Projects to help primary school children at risk of disaffection to cope with the move to secondary school could lead the way for all schools across Wales by 2007.
Next month the Welsh Assembly will publish a consultation document setting out how all local education authorities will be required to have an official "transition" policy to help smooth the way for children going to secondary school.
But out-of-hours learning projects in 10 of the 22 Welsh education authorities, which brought together pupils and teachers from Years 6 and 7, have already shown results.
"Pupils' and parents' fears about transition are being allayed and there is a noticeable raising of pupils' self-confidence and self-esteem," according to a review of the Assembly-funded projects carried out by inspection agency Estyn earlier this year.
Activities like drama productions and outdoor adventure weekends had a positive effect on children's attitudes, according to inspectors, and also developed key skills such as speaking and listening to help them adapt to the key stage 3 curriculum.
Standards often slip as children move from primary to secondary school, and concerns remain about results in Wales at KS3.
But education officials from Torfaen, which took children on adventure activities, said their transition project - featured at a national out-of-hours learning conference in Cardiff earlier this month - had benefited both pupils and teachers. Torfaen deliberately targeted children who were at risk of disengaging from the learning process.
"We selected groups of children in Y6 and 7, trained the Y7 children in peer mentorship, and took them and all their teachers on a rock-climbing, canoeing and sailing weekend," said Janis Davies, of Torfaen LEA.
"Everyone worked together and got to know each other which meant it was less of an ordeal when they moved up to the big school."
The "Symud Ymlaen" out-of-hours transition projects were funded by the Assembly from 2002-3 to develop best practice and to encourage other schools to develop their own initiatives. But despite their success, Estyn raised concerns about how such projects would be run in the future without sustained funding.
It will be three years before transition initiatives are required in all schools. And this cannot be soon enough, according to Brian Harrison-Jennings, general secretary of the Association of Educational Psychologists, who described transition support as absolutely vital.
"A recent study showed that pupils in Y6 who were not prepared for the move demonstrated more anxiety than those who were given support," he said.
"They brought their fears and doubts to their new school and these feelings persisted well into the first term.
"It is essential to have some coherence between the last year of primary and the first year of secondary, otherwise the disruption can significantly affect attitudes well into school life."
A spokesman for the Welsh Assembly government said all LEAs will have to have transition plans in place by September 2007, ready for pupils moving to secondary schools the following autumn.

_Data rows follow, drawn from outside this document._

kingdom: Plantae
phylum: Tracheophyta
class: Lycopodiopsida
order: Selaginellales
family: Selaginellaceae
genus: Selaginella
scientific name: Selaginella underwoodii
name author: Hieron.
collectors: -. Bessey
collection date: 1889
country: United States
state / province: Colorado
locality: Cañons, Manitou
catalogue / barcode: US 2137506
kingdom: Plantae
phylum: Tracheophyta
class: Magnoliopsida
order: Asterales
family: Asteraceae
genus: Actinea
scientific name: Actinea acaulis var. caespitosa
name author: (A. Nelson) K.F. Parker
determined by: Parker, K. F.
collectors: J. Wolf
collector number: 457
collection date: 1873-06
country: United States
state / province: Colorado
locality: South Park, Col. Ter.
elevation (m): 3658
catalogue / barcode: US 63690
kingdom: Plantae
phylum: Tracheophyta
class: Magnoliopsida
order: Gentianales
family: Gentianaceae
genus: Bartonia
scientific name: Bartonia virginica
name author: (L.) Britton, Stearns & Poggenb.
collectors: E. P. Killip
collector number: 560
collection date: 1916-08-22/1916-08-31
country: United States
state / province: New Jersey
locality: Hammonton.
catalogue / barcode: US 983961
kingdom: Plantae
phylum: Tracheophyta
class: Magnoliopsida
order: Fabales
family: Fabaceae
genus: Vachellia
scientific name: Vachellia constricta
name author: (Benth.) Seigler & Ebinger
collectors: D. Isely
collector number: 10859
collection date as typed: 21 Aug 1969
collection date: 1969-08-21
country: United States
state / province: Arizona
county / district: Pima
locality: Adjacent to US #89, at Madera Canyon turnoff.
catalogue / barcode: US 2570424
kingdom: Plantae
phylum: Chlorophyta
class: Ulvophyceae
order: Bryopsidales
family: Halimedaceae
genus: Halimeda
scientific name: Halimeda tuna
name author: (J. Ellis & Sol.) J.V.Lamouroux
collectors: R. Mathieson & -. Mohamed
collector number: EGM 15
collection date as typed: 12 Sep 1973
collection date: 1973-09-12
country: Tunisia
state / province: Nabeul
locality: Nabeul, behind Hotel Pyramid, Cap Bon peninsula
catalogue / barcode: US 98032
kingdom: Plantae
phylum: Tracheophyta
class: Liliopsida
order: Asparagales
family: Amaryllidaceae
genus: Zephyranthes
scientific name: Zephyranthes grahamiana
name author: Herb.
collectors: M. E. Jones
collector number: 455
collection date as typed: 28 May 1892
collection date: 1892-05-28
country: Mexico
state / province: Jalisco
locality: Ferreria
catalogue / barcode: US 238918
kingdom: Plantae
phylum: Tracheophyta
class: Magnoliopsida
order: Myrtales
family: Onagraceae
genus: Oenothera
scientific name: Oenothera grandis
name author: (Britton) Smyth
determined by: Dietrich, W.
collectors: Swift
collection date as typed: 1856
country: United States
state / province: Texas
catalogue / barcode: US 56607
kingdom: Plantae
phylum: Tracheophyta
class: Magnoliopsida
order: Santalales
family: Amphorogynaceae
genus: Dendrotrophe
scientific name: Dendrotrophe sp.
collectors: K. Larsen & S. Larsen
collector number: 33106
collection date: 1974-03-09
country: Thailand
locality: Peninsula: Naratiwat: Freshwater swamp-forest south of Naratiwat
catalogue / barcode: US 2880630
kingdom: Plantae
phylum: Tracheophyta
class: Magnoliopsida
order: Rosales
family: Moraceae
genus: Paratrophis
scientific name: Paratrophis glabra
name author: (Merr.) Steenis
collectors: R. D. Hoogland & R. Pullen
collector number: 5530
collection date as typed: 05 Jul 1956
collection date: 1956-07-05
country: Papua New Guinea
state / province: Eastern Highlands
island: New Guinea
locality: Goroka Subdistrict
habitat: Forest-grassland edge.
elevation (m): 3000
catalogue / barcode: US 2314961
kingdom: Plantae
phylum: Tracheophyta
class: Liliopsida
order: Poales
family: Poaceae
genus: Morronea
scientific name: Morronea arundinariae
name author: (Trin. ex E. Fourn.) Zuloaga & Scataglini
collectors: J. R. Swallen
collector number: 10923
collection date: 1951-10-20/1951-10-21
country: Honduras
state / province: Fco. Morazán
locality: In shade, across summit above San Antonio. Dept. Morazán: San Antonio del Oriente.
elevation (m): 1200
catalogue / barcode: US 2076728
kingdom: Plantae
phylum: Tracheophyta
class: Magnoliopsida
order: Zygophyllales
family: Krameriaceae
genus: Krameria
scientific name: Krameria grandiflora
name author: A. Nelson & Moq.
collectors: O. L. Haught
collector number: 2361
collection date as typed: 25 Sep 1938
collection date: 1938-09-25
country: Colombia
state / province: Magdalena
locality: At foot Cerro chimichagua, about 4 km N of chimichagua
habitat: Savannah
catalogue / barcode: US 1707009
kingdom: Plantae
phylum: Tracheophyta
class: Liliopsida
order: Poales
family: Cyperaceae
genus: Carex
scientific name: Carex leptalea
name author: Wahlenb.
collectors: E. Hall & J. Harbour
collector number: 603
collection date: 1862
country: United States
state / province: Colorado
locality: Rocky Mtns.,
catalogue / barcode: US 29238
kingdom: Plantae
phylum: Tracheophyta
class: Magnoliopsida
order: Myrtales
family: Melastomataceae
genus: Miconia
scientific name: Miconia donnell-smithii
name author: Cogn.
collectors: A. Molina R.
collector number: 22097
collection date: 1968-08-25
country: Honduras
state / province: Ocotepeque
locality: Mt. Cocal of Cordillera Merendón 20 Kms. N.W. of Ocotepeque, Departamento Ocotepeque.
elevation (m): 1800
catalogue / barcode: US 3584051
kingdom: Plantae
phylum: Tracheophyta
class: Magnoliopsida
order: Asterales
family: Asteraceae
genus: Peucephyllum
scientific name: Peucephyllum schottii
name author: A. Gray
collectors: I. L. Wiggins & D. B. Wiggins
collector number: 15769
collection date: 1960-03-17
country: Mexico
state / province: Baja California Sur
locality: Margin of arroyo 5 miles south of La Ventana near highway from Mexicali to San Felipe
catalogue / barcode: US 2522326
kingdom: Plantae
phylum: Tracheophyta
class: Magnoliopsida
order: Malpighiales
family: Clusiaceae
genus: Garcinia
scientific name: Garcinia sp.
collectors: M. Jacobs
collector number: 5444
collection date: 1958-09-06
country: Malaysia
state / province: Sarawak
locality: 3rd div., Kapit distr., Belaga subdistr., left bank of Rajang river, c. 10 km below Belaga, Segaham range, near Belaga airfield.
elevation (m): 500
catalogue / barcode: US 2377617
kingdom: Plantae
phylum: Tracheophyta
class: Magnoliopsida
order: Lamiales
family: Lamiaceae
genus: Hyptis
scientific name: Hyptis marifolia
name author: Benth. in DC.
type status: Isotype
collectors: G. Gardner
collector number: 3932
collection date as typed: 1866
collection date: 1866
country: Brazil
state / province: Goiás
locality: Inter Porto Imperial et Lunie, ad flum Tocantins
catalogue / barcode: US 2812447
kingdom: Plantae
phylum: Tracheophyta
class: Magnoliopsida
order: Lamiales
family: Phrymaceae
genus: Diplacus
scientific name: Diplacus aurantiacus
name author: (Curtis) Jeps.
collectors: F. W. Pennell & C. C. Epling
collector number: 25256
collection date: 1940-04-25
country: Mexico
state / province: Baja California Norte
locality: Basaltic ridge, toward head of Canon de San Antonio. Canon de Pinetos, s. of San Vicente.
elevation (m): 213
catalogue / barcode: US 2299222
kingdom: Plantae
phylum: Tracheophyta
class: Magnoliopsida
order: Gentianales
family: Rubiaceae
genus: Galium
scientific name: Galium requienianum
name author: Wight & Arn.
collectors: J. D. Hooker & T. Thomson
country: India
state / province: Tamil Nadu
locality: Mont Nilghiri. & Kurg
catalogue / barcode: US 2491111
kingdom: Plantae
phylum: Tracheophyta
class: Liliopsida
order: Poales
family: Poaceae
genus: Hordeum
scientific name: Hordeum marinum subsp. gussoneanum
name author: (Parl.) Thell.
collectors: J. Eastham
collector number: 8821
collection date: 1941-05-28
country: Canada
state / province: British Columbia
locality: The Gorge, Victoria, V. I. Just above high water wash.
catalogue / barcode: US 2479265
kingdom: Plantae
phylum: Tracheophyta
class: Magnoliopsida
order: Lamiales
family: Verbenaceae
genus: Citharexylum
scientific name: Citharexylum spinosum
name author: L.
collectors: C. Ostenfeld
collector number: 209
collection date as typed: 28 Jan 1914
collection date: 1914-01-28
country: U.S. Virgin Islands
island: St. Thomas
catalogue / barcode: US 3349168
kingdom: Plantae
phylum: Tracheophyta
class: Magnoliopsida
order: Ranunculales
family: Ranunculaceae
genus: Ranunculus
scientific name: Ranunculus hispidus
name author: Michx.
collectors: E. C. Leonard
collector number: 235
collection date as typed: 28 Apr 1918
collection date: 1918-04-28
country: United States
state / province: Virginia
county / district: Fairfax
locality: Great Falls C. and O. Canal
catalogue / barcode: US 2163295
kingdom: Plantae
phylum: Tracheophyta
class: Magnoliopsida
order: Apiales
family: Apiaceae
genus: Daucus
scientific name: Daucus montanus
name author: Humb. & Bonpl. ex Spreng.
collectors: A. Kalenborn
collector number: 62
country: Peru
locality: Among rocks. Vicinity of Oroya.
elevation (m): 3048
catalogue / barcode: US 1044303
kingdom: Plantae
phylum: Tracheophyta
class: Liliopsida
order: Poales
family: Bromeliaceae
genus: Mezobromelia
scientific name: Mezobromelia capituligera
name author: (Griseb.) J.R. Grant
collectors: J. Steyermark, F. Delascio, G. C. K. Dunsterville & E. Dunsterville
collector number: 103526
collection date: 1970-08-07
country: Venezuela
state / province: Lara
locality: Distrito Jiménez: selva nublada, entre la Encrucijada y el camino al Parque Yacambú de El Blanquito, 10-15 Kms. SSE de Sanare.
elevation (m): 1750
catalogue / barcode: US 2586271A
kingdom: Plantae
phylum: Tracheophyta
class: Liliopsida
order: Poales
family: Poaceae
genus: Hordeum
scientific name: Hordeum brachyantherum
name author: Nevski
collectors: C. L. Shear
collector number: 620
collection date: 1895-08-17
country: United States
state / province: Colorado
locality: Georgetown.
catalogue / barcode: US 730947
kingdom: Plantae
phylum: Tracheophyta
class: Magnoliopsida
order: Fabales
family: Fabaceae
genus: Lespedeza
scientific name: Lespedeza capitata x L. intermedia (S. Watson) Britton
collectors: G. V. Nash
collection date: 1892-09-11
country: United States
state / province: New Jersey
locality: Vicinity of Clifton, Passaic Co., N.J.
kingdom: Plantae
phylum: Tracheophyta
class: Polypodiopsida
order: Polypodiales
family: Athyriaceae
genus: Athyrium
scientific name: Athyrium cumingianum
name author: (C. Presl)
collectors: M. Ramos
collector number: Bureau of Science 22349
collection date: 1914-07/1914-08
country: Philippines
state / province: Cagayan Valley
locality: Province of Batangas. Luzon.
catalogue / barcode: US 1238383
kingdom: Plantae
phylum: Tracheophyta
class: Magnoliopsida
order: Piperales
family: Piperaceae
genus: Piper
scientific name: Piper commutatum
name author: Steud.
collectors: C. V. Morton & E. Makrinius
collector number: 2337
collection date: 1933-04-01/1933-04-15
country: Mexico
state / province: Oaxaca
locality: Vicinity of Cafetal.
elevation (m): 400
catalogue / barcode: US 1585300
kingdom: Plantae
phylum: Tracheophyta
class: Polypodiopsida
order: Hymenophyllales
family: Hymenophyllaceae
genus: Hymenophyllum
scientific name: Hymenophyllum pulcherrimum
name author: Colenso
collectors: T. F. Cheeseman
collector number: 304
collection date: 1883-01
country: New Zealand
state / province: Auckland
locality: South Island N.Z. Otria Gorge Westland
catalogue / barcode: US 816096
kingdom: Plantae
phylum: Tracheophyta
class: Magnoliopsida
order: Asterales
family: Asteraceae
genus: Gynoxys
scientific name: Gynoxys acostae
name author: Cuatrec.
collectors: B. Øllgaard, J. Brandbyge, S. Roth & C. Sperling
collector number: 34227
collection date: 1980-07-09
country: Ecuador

The long time-scale will allow the changes to dovetail with changes to KS2 and KS3 assessment proposed as a result of the Daugherty review of key stage tests.
Blaenau Gwent council already has a transition policy in place for all its schools which includes numeracy and literacy initiatives that run throughout the summer holiday and into the first term of secondary school.
"Secondary and primary school teachers have sat in on each other's classes and it gives them a much better idea of standards," said Marjorie Sheen, the council's primary school improvement adviser.
"And because children know what to expect in secondary schools they are less intimdated and far better prepared."
Lyn Clement, of the Welsh Secondary Schools' Association, said transition preparation was vital.
"The move from primary to secondary school is a significant one for children, who have to adapt from having one teacher to maybe 10 or 12.
"Schools must ensure that there is continuity in terms of learning experience and progression."
A spokesman for Estyn said: "Support for transition is all about improving the partnerships between secondary and primary schools. The idea is that children's learning is enhanced through sharing information about what pupils have already covered."